## Instruction
Without the pictures, reproduce the records that follow exactly.

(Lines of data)
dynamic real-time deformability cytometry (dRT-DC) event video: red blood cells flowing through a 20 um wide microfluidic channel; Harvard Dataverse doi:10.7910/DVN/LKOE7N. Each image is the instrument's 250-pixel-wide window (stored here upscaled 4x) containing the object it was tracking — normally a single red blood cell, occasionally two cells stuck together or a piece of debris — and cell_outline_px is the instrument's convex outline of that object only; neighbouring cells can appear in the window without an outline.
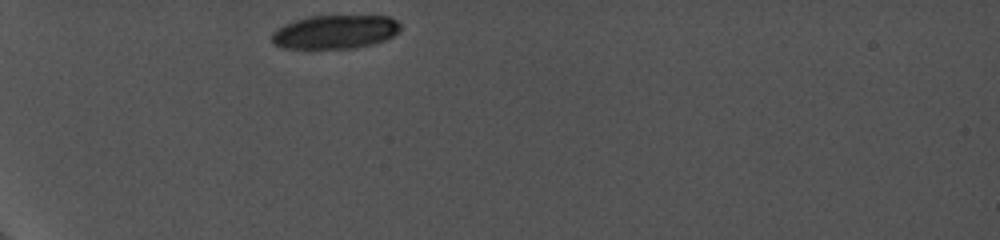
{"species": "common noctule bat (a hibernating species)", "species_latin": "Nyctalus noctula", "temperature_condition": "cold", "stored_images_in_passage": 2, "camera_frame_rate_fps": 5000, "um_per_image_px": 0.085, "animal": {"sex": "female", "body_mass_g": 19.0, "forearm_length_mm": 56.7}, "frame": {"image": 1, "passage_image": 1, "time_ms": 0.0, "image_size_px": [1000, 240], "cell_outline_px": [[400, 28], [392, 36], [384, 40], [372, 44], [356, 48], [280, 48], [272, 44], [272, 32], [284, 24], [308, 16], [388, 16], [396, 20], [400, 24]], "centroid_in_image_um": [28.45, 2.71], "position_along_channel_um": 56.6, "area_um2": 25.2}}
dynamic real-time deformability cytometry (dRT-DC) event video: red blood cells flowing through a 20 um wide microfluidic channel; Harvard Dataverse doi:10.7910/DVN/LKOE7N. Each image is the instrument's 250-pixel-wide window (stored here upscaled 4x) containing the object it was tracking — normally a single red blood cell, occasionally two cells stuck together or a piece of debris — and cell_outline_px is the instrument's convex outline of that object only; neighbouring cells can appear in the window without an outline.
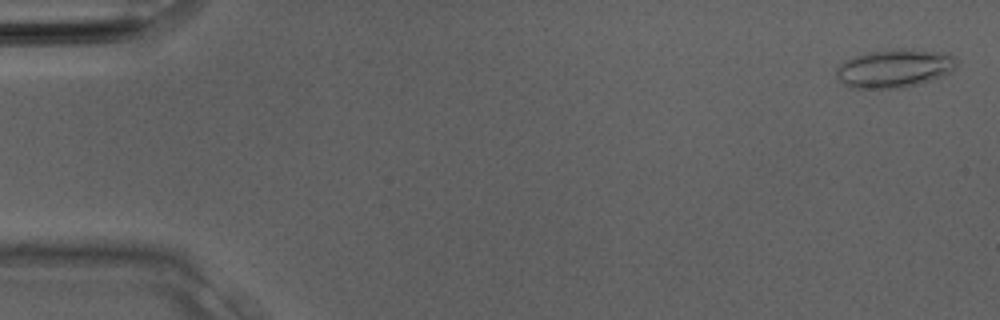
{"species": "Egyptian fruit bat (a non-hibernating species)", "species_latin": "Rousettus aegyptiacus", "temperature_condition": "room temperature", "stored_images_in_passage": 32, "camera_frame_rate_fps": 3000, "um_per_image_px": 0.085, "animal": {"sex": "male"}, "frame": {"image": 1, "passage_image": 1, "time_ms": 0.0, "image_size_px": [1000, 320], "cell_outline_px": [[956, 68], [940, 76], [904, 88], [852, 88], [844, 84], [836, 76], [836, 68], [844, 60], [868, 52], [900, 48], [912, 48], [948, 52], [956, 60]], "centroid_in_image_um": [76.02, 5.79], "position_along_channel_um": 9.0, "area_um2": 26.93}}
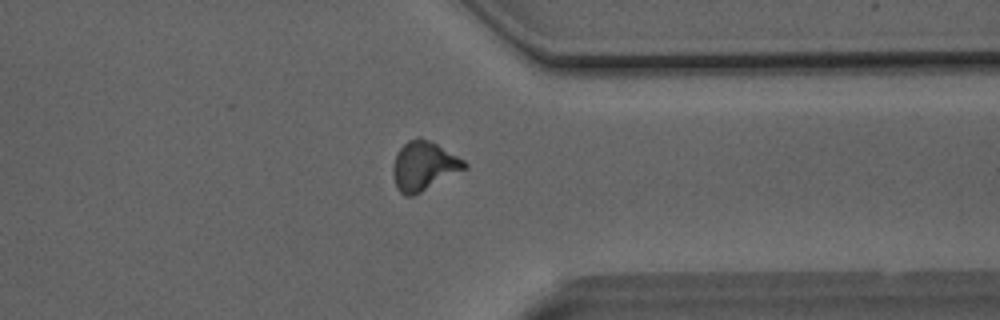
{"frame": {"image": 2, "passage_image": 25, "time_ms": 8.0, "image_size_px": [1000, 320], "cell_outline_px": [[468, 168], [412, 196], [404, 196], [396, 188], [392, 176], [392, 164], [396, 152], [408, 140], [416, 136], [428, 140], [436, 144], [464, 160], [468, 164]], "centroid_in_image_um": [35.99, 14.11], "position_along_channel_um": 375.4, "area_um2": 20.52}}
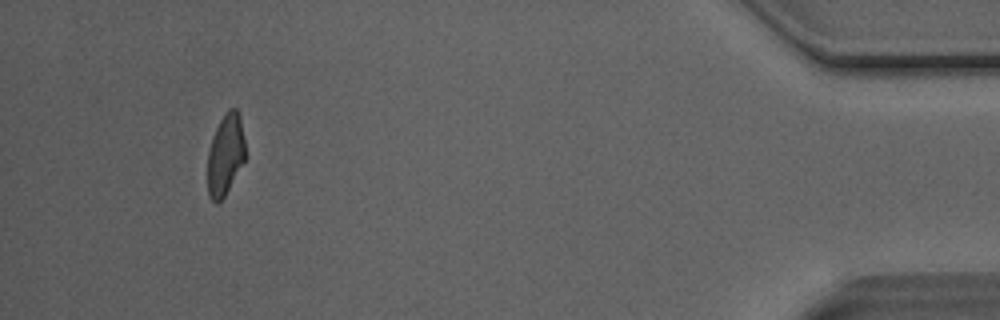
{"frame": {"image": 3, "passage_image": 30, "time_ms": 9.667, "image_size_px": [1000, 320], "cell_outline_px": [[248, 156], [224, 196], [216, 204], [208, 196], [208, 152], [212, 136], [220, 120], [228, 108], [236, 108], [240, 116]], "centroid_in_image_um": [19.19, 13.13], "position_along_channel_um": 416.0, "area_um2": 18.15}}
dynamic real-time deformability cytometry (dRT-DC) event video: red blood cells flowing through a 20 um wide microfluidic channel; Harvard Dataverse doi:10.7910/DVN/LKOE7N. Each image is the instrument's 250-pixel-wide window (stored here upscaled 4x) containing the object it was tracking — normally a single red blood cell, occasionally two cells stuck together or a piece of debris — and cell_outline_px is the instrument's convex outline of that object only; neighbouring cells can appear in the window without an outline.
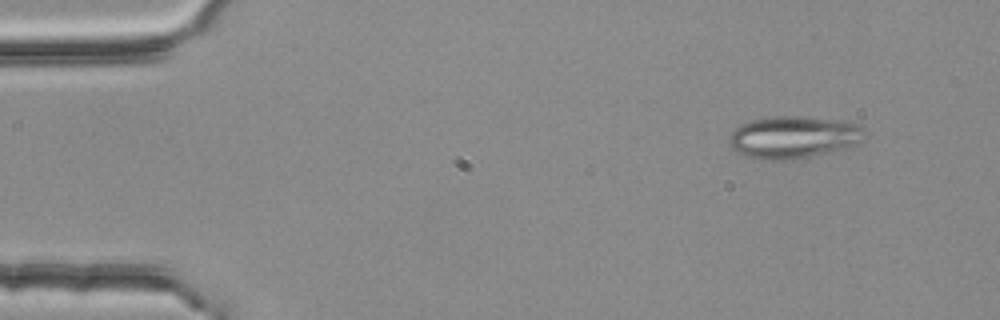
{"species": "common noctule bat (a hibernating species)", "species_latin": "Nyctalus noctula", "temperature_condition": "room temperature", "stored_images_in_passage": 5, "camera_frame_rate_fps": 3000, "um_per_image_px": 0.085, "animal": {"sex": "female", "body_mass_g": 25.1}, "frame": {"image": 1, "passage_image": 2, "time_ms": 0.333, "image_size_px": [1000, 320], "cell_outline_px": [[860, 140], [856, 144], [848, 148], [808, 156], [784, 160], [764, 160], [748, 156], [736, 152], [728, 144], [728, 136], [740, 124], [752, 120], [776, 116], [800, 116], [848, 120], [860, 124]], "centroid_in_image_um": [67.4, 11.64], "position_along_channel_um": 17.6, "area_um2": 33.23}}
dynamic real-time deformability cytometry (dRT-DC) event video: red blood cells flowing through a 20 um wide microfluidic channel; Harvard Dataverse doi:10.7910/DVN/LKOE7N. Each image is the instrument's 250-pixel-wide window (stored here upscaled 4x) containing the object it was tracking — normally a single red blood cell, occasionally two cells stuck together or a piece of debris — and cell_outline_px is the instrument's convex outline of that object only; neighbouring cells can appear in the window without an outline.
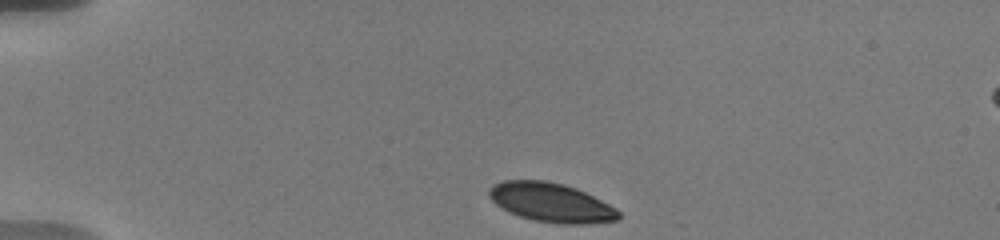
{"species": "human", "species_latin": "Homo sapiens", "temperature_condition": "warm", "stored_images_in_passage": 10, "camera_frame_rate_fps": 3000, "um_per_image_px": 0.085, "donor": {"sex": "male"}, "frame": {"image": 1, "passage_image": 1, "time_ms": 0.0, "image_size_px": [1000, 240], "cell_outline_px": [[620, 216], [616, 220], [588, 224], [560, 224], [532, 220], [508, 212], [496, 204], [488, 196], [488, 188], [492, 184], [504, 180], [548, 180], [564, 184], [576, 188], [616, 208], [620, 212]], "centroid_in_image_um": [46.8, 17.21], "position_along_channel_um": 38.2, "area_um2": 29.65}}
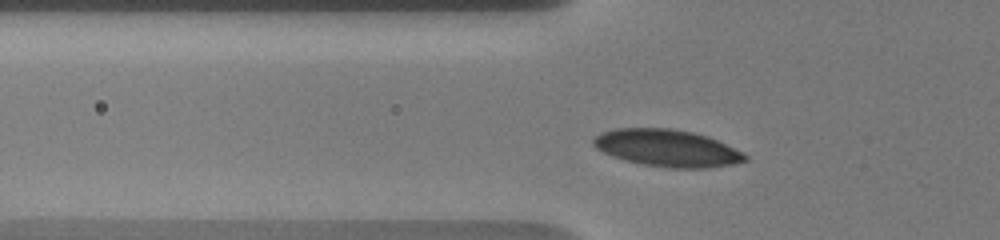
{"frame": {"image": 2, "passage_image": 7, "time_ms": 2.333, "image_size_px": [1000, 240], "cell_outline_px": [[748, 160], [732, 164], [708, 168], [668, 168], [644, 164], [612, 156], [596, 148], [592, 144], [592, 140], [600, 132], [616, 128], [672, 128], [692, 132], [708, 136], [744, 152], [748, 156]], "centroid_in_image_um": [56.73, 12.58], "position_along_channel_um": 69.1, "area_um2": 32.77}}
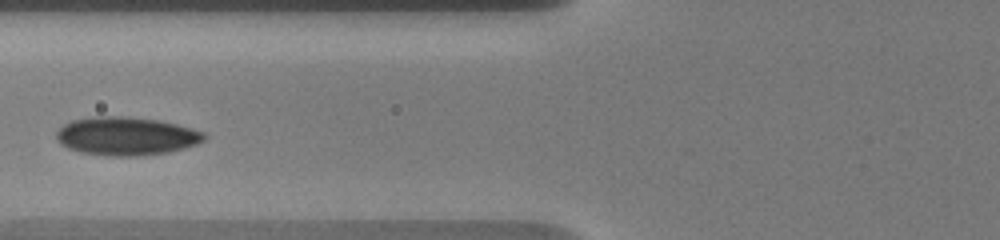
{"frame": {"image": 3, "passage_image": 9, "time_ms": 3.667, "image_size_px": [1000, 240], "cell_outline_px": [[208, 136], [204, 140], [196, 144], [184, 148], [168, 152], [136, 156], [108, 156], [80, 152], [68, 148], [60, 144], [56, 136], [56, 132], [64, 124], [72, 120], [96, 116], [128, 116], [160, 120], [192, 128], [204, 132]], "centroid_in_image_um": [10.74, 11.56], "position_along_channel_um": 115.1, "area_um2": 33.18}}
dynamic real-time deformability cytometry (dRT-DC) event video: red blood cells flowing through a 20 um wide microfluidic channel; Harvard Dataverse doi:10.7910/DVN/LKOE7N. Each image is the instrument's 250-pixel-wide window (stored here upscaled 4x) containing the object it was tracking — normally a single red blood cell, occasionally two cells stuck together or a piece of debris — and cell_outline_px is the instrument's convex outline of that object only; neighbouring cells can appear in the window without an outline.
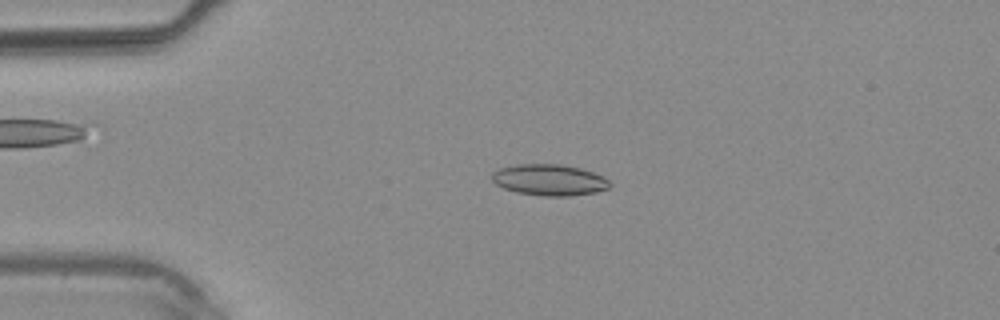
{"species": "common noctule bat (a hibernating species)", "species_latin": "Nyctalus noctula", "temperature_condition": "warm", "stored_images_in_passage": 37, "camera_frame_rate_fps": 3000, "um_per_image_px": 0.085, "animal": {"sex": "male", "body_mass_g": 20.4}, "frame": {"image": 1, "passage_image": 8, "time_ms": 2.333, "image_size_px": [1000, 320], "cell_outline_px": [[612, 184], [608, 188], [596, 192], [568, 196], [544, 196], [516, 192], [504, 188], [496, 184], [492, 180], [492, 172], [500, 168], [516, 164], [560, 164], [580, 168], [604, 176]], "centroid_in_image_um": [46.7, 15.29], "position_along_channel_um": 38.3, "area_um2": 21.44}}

## Result
dynamic real-time deformability cytometry (dRT-DC) event video: red blood cells flowing through a 20 um wide microfluidic channel; Harvard Dataverse doi:10.7910/DVN/LKOE7N. Each image is the instrument's 250-pixel-wide window (stored here upscaled 4x) containing the object it was tracking — normally a single red blood cell, occasionally two cells stuck together or a piece of debris — and cell_outline_px is the instrument's convex outline of that object only; neighbouring cells can appear in the window without an outline.
{"species": "common noctule bat (a hibernating species)", "species_latin": "Nyctalus noctula", "temperature_condition": "cold", "stored_images_in_passage": 2, "camera_frame_rate_fps": 5000, "um_per_image_px": 0.085, "animal": {"sex": "female", "body_mass_g": 19.0, "forearm_length_mm": 56.7}, "frame": {"image": 1, "passage_image": 1, "time_ms": 0.0, "image_size_px": [1000, 240], "cell_outline_px": [[400, 28], [392, 36], [384, 40], [372, 44], [356, 48], [280, 48], [272, 44], [272, 32], [284, 24], [308, 16], [388, 16], [396, 20], [400, 24]], "centroid_in_image_um": [28.45, 2.71], "position_along_channel_um": 56.6, "area_um2": 25.2}}
dynamic real-time deformability cytometry (dRT-DC) event video: red blood cells flowing through a 20 um wide microfluidic channel; Harvard Dataverse doi:10.7910/DVN/LKOE7N. Each image is the instrument's 250-pixel-wide window (stored here upscaled 4x) containing the object it was tracking — normally a single red blood cell, occasionally two cells stuck together or a piece of debris — and cell_outline_px is the instrument's convex outline of that object only; neighbouring cells can appear in the window without an outline.
{"species": "Egyptian fruit bat (a non-hibernating species)", "species_latin": "Rousettus aegyptiacus", "temperature_condition": "room temperature", "stored_images_in_passage": 32, "camera_frame_rate_fps": 3000, "um_per_image_px": 0.085, "animal": {"sex": "male"}, "frame": {"image": 1, "passage_image": 1, "time_ms": 0.0, "image_size_px": [1000, 320], "cell_outline_px": [[956, 68], [940, 76], [904, 88], [852, 88], [844, 84], [836, 76], [836, 68], [844, 60], [868, 52], [900, 48], [912, 48], [948, 52], [956, 60]], "centroid_in_image_um": [76.02, 5.79], "position_along_channel_um": 9.0, "area_um2": 26.93}}
{"frame": {"image": 2, "passage_image": 25, "time_ms": 8.0, "image_size_px": [1000, 320], "cell_outline_px": [[468, 168], [412, 196], [404, 196], [396, 188], [392, 176], [392, 164], [396, 152], [408, 140], [416, 136], [428, 140], [436, 144], [464, 160], [468, 164]], "centroid_in_image_um": [35.99, 14.11], "position_along_channel_um": 375.4, "area_um2": 20.52}}
{"frame": {"image": 3, "passage_image": 30, "time_ms": 9.667, "image_size_px": [1000, 320], "cell_outline_px": [[248, 156], [224, 196], [216, 204], [208, 196], [208, 152], [212, 136], [220, 120], [228, 108], [236, 108], [240, 116]], "centroid_in_image_um": [19.19, 13.13], "position_along_channel_um": 416.0, "area_um2": 18.15}}
dynamic real-time deformability cytometry (dRT-DC) event video: red blood cells flowing through a 20 um wide microfluidic channel; Harvard Dataverse doi:10.7910/DVN/LKOE7N. Each image is the instrument's 250-pixel-wide window (stored here upscaled 4x) containing the object it was tracking — normally a single red blood cell, occasionally two cells stuck together or a piece of debris — and cell_outline_px is the instrument's convex outline of that object only; neighbouring cells can appear in the window without an outline.
{"species": "common noctule bat (a hibernating species)", "species_latin": "Nyctalus noctula", "temperature_condition": "room temperature", "stored_images_in_passage": 5, "camera_frame_rate_fps": 3000, "um_per_image_px": 0.085, "animal": {"sex": "female", "body_mass_g": 25.1}, "frame": {"image": 1, "passage_image": 2, "time_ms": 0.333, "image_size_px": [1000, 320], "cell_outline_px": [[860, 140], [856, 144], [848, 148], [808, 156], [784, 160], [764, 160], [748, 156], [736, 152], [728, 144], [728, 136], [740, 124], [752, 120], [776, 116], [800, 116], [848, 120], [860, 124]], "centroid_in_image_um": [67.4, 11.64], "position_along_channel_um": 17.6, "area_um2": 33.23}}
dynamic real-time deformability cytometry (dRT-DC) event video: red blood cells flowing through a 20 um wide microfluidic channel; Harvard Dataverse doi:10.7910/DVN/LKOE7N. Each image is the instrument's 250-pixel-wide window (stored here upscaled 4x) containing the object it was tracking — normally a single red blood cell, occasionally two cells stuck together or a piece of debris — and cell_outline_px is the instrument's convex outline of that object only; neighbouring cells can appear in the window without an outline.
{"species": "human", "species_latin": "Homo sapiens", "temperature_condition": "warm", "stored_images_in_passage": 10, "camera_frame_rate_fps": 3000, "um_per_image_px": 0.085, "donor": {"sex": "male"}, "frame": {"image": 1, "passage_image": 1, "time_ms": 0.0, "image_size_px": [1000, 240], "cell_outline_px": [[620, 216], [616, 220], [588, 224], [560, 224], [532, 220], [508, 212], [496, 204], [488, 196], [488, 188], [492, 184], [504, 180], [548, 180], [564, 184], [576, 188], [616, 208], [620, 212]], "centroid_in_image_um": [46.8, 17.21], "position_along_channel_um": 38.2, "area_um2": 29.65}}
{"frame": {"image": 2, "passage_image": 7, "time_ms": 2.333, "image_size_px": [1000, 240], "cell_outline_px": [[748, 160], [732, 164], [708, 168], [668, 168], [644, 164], [612, 156], [596, 148], [592, 144], [592, 140], [600, 132], [616, 128], [672, 128], [692, 132], [708, 136], [744, 152], [748, 156]], "centroid_in_image_um": [56.73, 12.58], "position_along_channel_um": 69.1, "area_um2": 32.77}}
{"frame": {"image": 3, "passage_image": 9, "time_ms": 3.667, "image_size_px": [1000, 240], "cell_outline_px": [[208, 136], [204, 140], [196, 144], [184, 148], [168, 152], [136, 156], [108, 156], [80, 152], [68, 148], [60, 144], [56, 136], [56, 132], [64, 124], [72, 120], [96, 116], [128, 116], [160, 120], [192, 128], [204, 132]], "centroid_in_image_um": [10.74, 11.56], "position_along_channel_um": 115.1, "area_um2": 33.18}}
dynamic real-time deformability cytometry (dRT-DC) event video: red blood cells flowing through a 20 um wide microfluidic channel; Harvard Dataverse doi:10.7910/DVN/LKOE7N. Each image is the instrument's 250-pixel-wide window (stored here upscaled 4x) containing the object it was tracking — normally a single red blood cell, occasionally two cells stuck together or a piece of debris — and cell_outline_px is the instrument's convex outline of that object only; neighbouring cells can appear in the window without an outline.
{"species": "common noctule bat (a hibernating species)", "species_latin": "Nyctalus noctula", "temperature_condition": "warm", "stored_images_in_passage": 37, "camera_frame_rate_fps": 3000, "um_per_image_px": 0.085, "animal": {"sex": "male", "body_mass_g": 20.4}, "frame": {"image": 1, "passage_image": 8, "time_ms": 2.333, "image_size_px": [1000, 320], "cell_outline_px": [[612, 184], [608, 188], [596, 192], [568, 196], [544, 196], [516, 192], [504, 188], [496, 184], [492, 180], [492, 172], [500, 168], [516, 164], [560, 164], [580, 168], [604, 176]], "centroid_in_image_um": [46.7, 15.29], "position_along_channel_um": 38.3, "area_um2": 21.44}}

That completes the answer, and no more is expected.